Takeaway CEO Won’t Outbid Rival Prosus For Just Eat Merger

food delivery, mobile payments

Takeaway.com’s CEO said his company isn’t ready to outbid its rival on a merger with the UK’s Just Eat.

Amsterdam’s Takeaway and Just Eat had already agreed to a $6.1 billion all-share deal when South Africa’s Prosus made an unsolicited cash offer of $6.3 billion. As a result, Takeaway changed the structure of its offer. While the previous deal required 75 percent of both sets of shareholders to agree to the bid, the new deal lowered the threshold to anything above 50 percent of the company’s shares.

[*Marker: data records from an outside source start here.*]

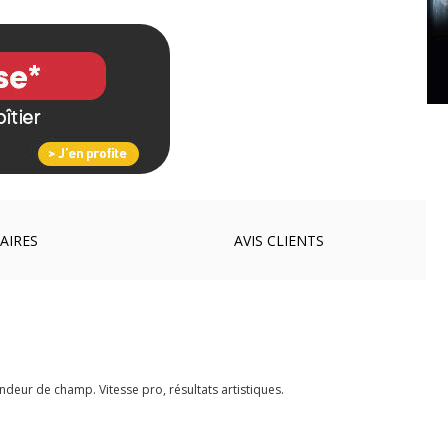
AIRES
AVIS
CLIENTS
deur de champ. Vitesse pro, résultats artistiques.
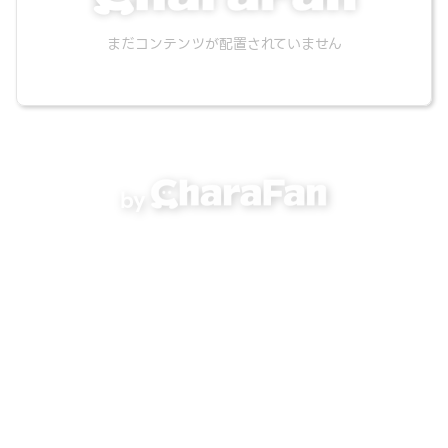
まだコンテンツが配置されていません
by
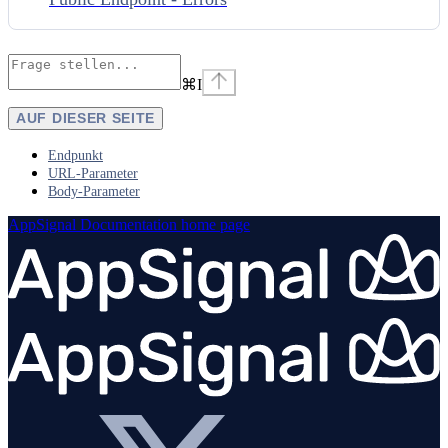
⌘
I
AUF DIESER SEITE
Endpunkt
URL-Parameter
Body-Parameter
AppSignal Documentation
home page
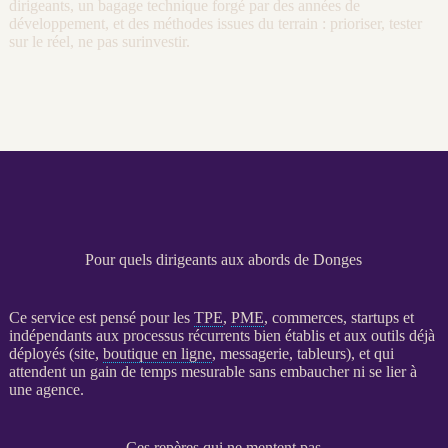
dirigeants, un bagage technique forgé par des années de
développement, et des méthodes issues du terrain : prioriser, tester
sur le réel, ne pas surinvestir.
Pour quels dirigeants aux abords de Donges
Ce service est pensé pour les
TPE
,
PME
, commerces, startups et
indépendants aux
processus
récurrents bien établis et aux outils déjà
déployés (site,
boutique en ligne
, messagerie, tableurs), et qui
attendent un gain de temps mesurable sans embaucher ni se lier à
une agence.
Ces repères qui ne mentent pas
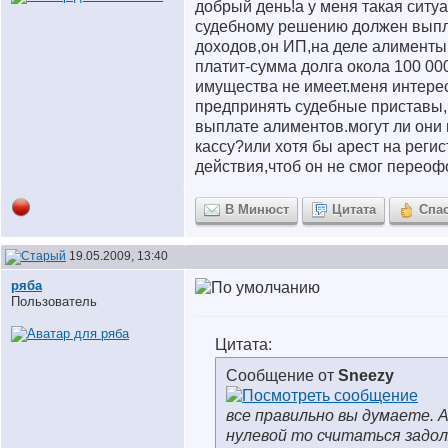
добрый день!а у меня такая ситу
судебному решению должен выпла
доходов,он ИП,на деле алименты
платит-сумма долга окола 100 00
имущества не имеет.меня интерес
предпринять судебные приставы,
выплате алиментов.могут ли они 
кассу?или хотя бы арест на реги
действия,чтоб он не смог перео
В Минюст
Цитата
Спа
19.05.2009, 13:40
ряба
Пользователь
Цитата:
Сообщение от
Sneezy
все правильно вы думаете. А
нулевой то считаться задо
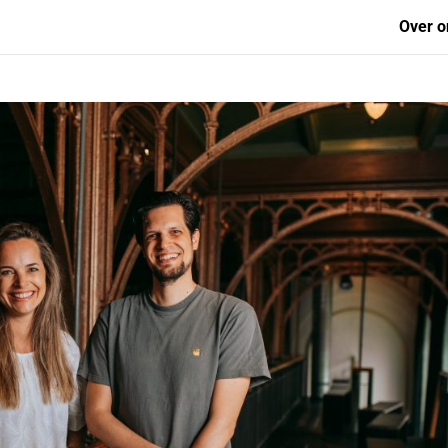
Over o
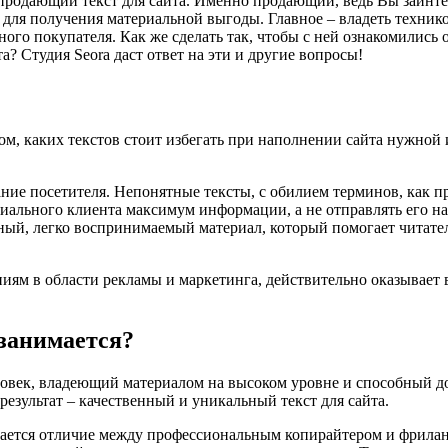
родающий текст для сайта. Именно продающий, ведь Вы заинтер
для получения материальной выгоды. Главное – владеть технико
го покупателя. Как же сделать так, чтобы с ней ознакомились от
а? Студия Seora даст ответ на эти и другие вопросы!
ом, каких текстов стоит избегать при наполнении сайта нужной 
ие посетителя. Непонятные тексты, с обилием терминов, как пра
нциального клиента максимум информации, а не отправлять его н
упный, легко воспринимаемый материал, который помогает чита
ям в области рекламы и маркетинга, действительно оказывает вл
 занимается?
еловек, владеющий материалом на высоком уровне и способный 
результат – качественный и уникальный текст для сайта.
ючается отличие между профессиональным копирайтером и фрилан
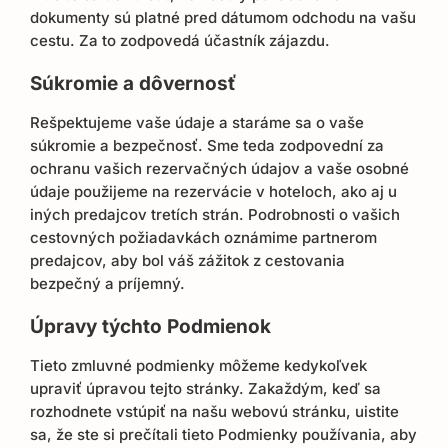
dokumenty sú platné pred dátumom odchodu na vašu
cestu. Za to zodpovedá účastník zájazdu.
Súkromie a dôvernosť
Rešpektujeme vaše údaje a staráme sa o vaše
súkromie a bezpečnosť. Sme teda zodpovední za
ochranu vašich rezervačných údajov a vaše osobné
údaje použijeme na rezervácie v hoteloch, ako aj u
iných predajcov tretích strán. Podrobnosti o vašich
cestovných požiadavkách oznámime partnerom
predajcov, aby bol váš zážitok z cestovania
bezpečný a príjemný.
Úpravy týchto Podmienok
Tieto zmluvné podmienky môžeme kedykoľvek
upraviť úpravou tejto stránky. Zakaždým, keď sa
rozhodnete vstúpiť na našu webovú stránku, uistite
sa, že ste si prečítali tieto Podmienky používania, aby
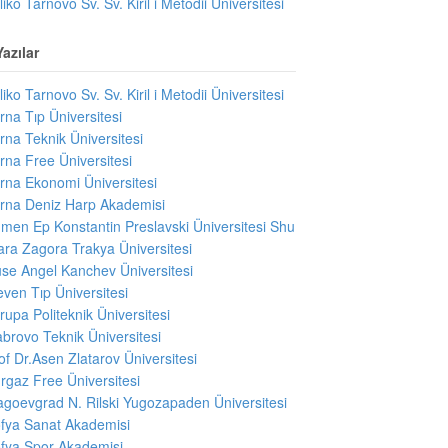
liko Tarnovo Sv. Sv. Kiril i Metodii Üniversitesi
azılar
liko Tarnovo Sv. Sv. Kiril i Metodii Üniversitesi
rna Tıp Üniversitesi
rna Teknik Üniversitesi
rna Free Üniversitesi
rna Ekonomi Üniversitesi
rna Deniz Harp Akademisi
men Ep Konstantin Preslavski Üniversitesi Shu
ara Zagora Trakya Üniversitesi
se Angel Kanchev Üniversitesi
even Tıp Üniversitesi
rupa Politeknik Üniversitesi
brovo Teknik Üniversitesi
of Dr.Asen Zlatarov Üniversitesi
rgaz Free Üniversitesi
agoevgrad N. Rilski Yugozapaden Üniversitesi
fya Sanat Akademisi
fya Spor Akademisi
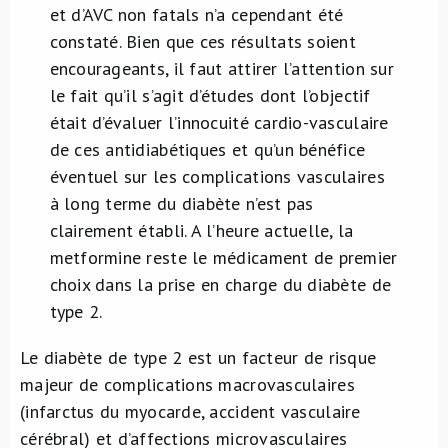
et d’AVC non fatals n’a cependant été
constaté. Bien que ces résultats soient
encourageants, il faut attirer l’attention sur
le fait qu’il s’agit d’études dont l’objectif
était d’évaluer l’innocuité cardio-vasculaire
de ces antidiabétiques et qu’un bénéfice
éventuel sur les complications vasculaires
à long terme du diabète n’est pas
clairement établi. A l’heure actuelle, la
metformine
reste le médicament de premier
choix dans la prise en charge du diabète de
type 2.
Le diabète de type 2 est un facteur de risque
majeur de complications macrovasculaires
(infarctus du myocarde, accident vasculaire
cérébral) et d’affections microvasculaires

But Prosus’ cash offer values Just Eat at a premium of 12 percent compared to Takeaway.com’s offer at the current share price.

With that in mind, this week at the Morgan Stanley European Technology, Media & Telecom Conference in Barcelona, Takeaway CEO Jitse Groen was asked if he wanted to raise his bid.

“I don’t want to be the idiot that runs into a ratio that doesn’t make any sense,” said Groen. When he was pressed about whether his answer was, in fact, no, he clarified with: “No. Look, the combination is the new Booking.com, so I think for investors, that’s the thing to think about,” he said, according to Reuters. A Takeaway and Just Eat merger would create one of the largest food delivery operations in the world.

Takeaway later issued a statement saying Groen “did not state that the Takeaway offer will not be changed,” with a spokesman explaining that the CEO was not answering a reporter’s question.

Investor Cat Rock, which holds 5.69 percent of Takeaway shares and 2.6 percent of Just Eat, supports the merger. But Aberdeen Standard Investments and Eminence Capital, with 4.92 percent and 4.26 percent of Just Eat respectively, believes the Takeaway offer is too low.

For its part, Prosus said that Takeaway underestimates “the level of investment required in a sector that is changing rapidly,” adding that “ours is the only offer that provides the certainty of cash to shareholders at an attractive and fair value.”